Director: Prof. Jennifer Dixon
Host: The University of Auckland
Partners: Auckland University of Technology
Building
Research Association of New Zealand
Landcare
Research New Zealand Limited
Lincoln
University
Massey
University
University
of Canterbury
University
of Otago
For the first time in human history the proportion of the world’s population living in urban areas has recently passed the 50 per cent mark. This has reinforced the role of cities as nodes of national and transnational economic, social and cultural transformation associated with globalisation, restructuring, consumption, sustainable development, and new forms of urban infrastructure and environmental management. Consequently, an international community of scholars and practitioners is attempting to understand and deal with a growing array of associated urban development and management challenges. In New Zealand, despite being 85 per cent urbanised, our capacity for such urban research is under-resourced and requires significant improvement to enhance the quality of urban design, management and policy-making. The need for an urban research centre which can both conduct New Zealand research and contribute to international debates and urban policy initiatives is urgent. The research focus of the Centre for Urban Futures will be on understanding the ways economic social, cultural and environmental changes can be incorporated effectively in diverse and fluid urban settings.
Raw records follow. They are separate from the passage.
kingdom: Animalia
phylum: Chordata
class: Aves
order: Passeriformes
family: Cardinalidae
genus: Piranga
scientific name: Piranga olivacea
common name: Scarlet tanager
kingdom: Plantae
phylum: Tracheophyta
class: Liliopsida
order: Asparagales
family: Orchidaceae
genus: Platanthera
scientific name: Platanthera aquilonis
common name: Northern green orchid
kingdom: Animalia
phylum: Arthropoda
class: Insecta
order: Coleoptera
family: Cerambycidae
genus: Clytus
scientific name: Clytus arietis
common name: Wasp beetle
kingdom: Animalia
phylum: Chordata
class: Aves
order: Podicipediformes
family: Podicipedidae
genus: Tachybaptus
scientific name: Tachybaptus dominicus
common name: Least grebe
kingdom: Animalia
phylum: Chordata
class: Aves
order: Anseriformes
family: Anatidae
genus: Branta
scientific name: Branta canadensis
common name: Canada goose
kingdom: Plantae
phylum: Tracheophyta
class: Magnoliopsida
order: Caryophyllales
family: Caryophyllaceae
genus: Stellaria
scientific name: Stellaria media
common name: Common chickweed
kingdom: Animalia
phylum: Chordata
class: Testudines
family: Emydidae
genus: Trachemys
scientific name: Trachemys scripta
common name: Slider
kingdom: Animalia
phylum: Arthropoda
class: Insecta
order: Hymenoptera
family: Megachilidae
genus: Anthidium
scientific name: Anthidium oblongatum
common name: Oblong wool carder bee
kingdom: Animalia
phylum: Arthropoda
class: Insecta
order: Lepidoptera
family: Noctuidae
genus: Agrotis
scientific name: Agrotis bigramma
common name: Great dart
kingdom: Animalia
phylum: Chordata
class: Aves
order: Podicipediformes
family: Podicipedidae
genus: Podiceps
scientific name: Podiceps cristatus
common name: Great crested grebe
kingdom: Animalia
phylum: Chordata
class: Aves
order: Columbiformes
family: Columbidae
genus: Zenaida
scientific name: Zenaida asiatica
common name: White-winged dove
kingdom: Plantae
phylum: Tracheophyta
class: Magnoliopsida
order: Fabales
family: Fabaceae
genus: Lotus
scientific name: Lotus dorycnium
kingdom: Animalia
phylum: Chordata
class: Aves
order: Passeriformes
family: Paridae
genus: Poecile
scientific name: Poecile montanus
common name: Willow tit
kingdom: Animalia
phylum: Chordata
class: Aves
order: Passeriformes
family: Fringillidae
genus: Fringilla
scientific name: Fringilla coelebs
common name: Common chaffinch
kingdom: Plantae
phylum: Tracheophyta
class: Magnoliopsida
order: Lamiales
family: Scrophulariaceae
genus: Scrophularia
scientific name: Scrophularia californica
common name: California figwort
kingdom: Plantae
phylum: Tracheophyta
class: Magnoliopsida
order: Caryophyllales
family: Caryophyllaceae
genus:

The Centre’s research will elaborate four themes. The first, urban capacity and capability, will incorporate labour and information flows; physical infrastructure and service provision; capital investment; social infrastructure; and industrial innovation and adaptation. A second theme will be sustainable design embracing the achievement of urban sustainability in the areas of housing; indigenous design; building efficiency; and neighbourhood and community safety. The third theme, creative futures, will deal with responses to urban change associated with community diversity and democratization; work and leisure; urban design, and strategies for enhancing urban vitality and vibrancy. The final theme urban environments will interpret and seek solutions to current and emergent conflicts in the everyday lives of urban residents associated with changes to built and natural environmental amenity, and allied equity and identity issues.